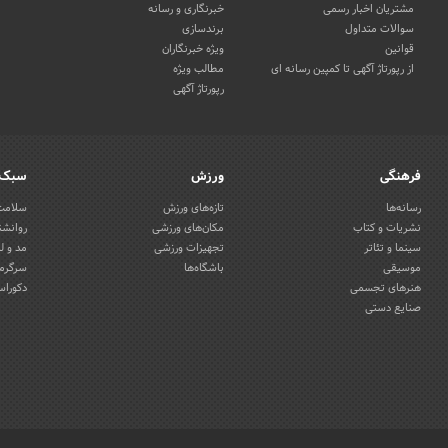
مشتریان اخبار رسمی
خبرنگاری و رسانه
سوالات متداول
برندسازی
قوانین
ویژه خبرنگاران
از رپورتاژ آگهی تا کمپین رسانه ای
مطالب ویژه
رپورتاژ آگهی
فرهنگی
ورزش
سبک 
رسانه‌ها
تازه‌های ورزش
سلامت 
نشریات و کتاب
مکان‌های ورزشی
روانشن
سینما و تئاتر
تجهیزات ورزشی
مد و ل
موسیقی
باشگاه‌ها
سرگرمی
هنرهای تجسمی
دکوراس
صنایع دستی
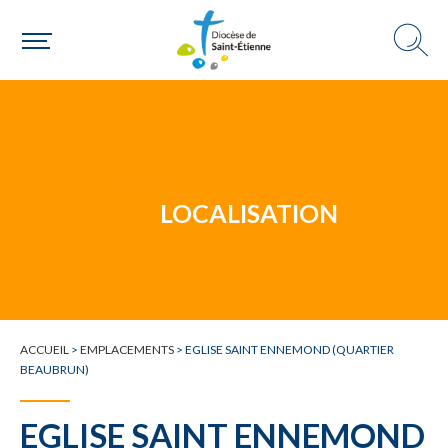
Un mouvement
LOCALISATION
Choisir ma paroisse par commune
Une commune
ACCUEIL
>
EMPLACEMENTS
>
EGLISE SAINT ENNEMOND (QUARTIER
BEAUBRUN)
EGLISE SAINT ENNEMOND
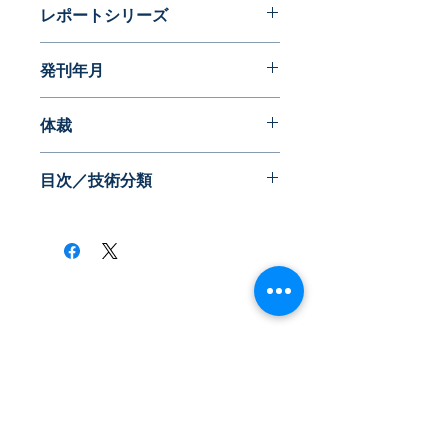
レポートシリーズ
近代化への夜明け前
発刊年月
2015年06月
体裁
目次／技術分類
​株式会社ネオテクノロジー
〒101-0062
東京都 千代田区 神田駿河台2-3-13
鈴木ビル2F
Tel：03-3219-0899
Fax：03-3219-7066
==
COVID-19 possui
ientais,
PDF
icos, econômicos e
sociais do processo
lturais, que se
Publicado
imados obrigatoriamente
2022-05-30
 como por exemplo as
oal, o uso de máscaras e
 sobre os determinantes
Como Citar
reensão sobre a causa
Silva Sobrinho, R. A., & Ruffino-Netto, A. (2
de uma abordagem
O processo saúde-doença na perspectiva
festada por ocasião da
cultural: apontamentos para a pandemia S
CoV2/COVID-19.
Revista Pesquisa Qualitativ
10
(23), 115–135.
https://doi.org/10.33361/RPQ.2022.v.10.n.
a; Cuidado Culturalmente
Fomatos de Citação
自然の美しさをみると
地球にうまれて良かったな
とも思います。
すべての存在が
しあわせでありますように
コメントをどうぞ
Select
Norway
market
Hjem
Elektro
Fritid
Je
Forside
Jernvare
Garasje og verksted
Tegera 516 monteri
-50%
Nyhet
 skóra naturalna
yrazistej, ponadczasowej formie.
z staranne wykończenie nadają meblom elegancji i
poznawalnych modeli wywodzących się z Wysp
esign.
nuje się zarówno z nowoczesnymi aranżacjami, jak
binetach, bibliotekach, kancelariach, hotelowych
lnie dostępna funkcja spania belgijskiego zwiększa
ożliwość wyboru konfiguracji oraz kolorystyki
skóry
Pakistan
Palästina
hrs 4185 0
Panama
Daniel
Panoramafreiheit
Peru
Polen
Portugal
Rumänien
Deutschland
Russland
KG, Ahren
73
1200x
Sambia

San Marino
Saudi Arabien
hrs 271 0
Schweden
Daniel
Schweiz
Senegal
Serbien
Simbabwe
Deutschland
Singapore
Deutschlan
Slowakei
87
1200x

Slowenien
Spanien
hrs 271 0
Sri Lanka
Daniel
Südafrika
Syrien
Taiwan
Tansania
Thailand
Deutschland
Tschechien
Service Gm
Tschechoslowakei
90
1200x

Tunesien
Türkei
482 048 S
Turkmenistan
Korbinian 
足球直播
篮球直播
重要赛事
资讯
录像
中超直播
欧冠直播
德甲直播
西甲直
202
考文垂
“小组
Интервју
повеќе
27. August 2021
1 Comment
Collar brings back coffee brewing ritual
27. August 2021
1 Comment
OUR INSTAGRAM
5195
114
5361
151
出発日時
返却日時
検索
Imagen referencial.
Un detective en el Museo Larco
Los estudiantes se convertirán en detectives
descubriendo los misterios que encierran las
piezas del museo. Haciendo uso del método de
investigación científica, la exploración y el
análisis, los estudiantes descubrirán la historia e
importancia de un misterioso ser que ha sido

▶ _INSTRUCTIONS TO FOLLOW_:
Using the records above, write out exactly the lines between the one holding "festada por ocasião da" and the one holding "Los estudiantes se convertirán en detectives", inclusive; leave everything else out.

▶ _ANSWER FOR THIS EXERCISE_:
festada por ocasião da
cultural: apontamentos para a pandemia S
CoV2/COVID-19.
Revista Pesquisa Qualitativ
10
(23), 115–135.
https://doi.org/10.33361/RPQ.2022.v.10.n.
a; Cuidado Culturalmente
Fomatos de Citação
自然の美しさをみると
地球にうまれて良かったな
とも思います。
すべての存在が
しあわせでありますように
コメントをどうぞ
Select
Norway
market
Hjem
Elektro
Fritid
Je
Forside
Jernvare
Garasje og verksted
Tegera 516 monteri
-50%
Nyhet
 skóra naturalna
yrazistej, ponadczasowej formie.
z staranne wykończenie nadają meblom elegancji i
poznawalnych modeli wywodzących się z Wysp
esign.
nuje się zarówno z nowoczesnymi aranżacjami, jak
binetach, bibliotekach, kancelariach, hotelowych
lnie dostępna funkcja spania belgijskiego zwiększa
ożliwość wyboru konfiguracji oraz kolorystyki
skóry
Pakistan
Palästina
hrs 4185 0
Panama
Daniel
Panoramafreiheit
Peru
Polen
Portugal
Rumänien
Deutschland
Russland
KG, Ahren
73
1200x
Sambia

San Marino
Saudi Arabien
hrs 271 0
Schweden
Daniel
Schweiz
Senegal
Serbien
Simbabwe
Deutschland
Singapore
Deutschlan
Slowakei
87
1200x

Slowenien
Spanien
hrs 271 0
Sri Lanka
Daniel
Südafrika
Syrien
Taiwan
Tansania
Thailand
Deutschland
Tschechien
Service Gm
Tschechoslowakei
90
1200x

Tunesien
Türkei
482 048 S
Turkmenistan
Korbinian 
足球直播
篮球直播
重要赛事
资讯
录像
中超直播
欧冠直播
德甲直播
西甲直
202
考文垂
“小组
Интервју
повеќе
27. August 2021
1 Comment
Collar brings back coffee brewing ritual
27. August 2021
1 Comment
OUR INSTAGRAM
5195
114
5361
151
出発日時
返却日時
検索
Imagen referencial.
Un detective en el Museo Larco
Los estudiantes se convertirán en detectives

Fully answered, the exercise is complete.